In the splash zone, machine parts and components come into direct contact with foodstuffs, but the food does not end up back in the product flow. Nevertheless, these parts must be designed and built according to the same criteria as those in the food zone.

In the non-food zone, machine components do not come into contact with the product in this zone. However, the system parts should be manufactured from corrosion-resistant materials and be easy to clean and disinfect, as bacteria could develop over time.
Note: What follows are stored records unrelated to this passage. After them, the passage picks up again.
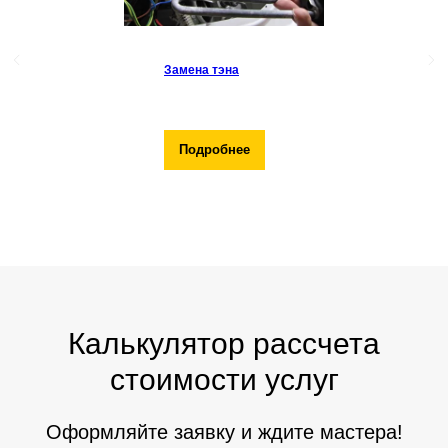
Замена тэна
Подробнее
Калькулятор рассчета
стоимости услуг
Оформляйте заявку и ждите мастера!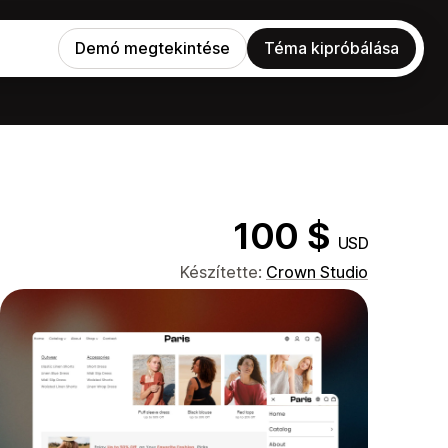
Demó megtekintése
Téma kipróbálása
100 $
USD
Készítette:
Crown Studio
In addition to the European standards, there is a consortium of equipment manufacturers, food industries and research institutes – the European Hygienic Engineering and Design Group (EHEDG) which advises manufacturers to go beyond the standards and identifies further areas where there is potential for entry to food production but that are not in the food zone. For further information EHEDG publishes over 40 guides on hygienic design to help machine builders.

Other factors to consider

The whole environment of the plant needs to be considered, as well as Clean in Place (CIP) routines, to get the most efficient and hygienic design for machine. To ensure that equipment remains hygienic after the CIP, the materials used for the machine parts must not react with the cleaning agents or the anti-microbial chemicals (disinfectants). They must be corrosion-resistant and mechanically stable to prevent the surface from being negatively affected.

You can have the best designed product on the market, checked to ensure it withstands the CIP process and high pressure hoses, but if it is installed incorrectly, contamination can be reintroduced to the process. The following areas are particularly exposed to this type of risk:

  • Cable trays which hold the machine services can collect dirt or dust debris
  • Motors mounted on floors next to machines with areas underneath that are difficult to clean
  • Machine feet, mounting holes or any areas where material can build up
  • Tubes and fittings – the correct tube and fittings should be anti hydrolysis or chemical resistant and an appropriate material for the zone (ie NSF-H1 food-grade grease, if there could be contact with food)

It is equally important to check whether compressed air comes into contact with food products or food packaging during the production process. Contingency scenarios should also be considered, for example, on a packing line for flour – if a bag of flour was to burst, flour could dry out the oil, which would dry out the bearings and seal, ultimately leading to costly downtime.

All these elements affect machinery design, and with correctly selected components that are suitable for cleaning, machine builders and end users can increase uptime and availability of the system, as well as ensuring the hygienic production of food and drink. 

By working with a partner such as Festo, that has a thorough understanding of food manufacturing processes, as well as extensive applications expertise and technical know-how, machine builders can build efficient and cost-effective equipment that is fit for purpose, ultimately ensuring the safety of food and protecting the consumer.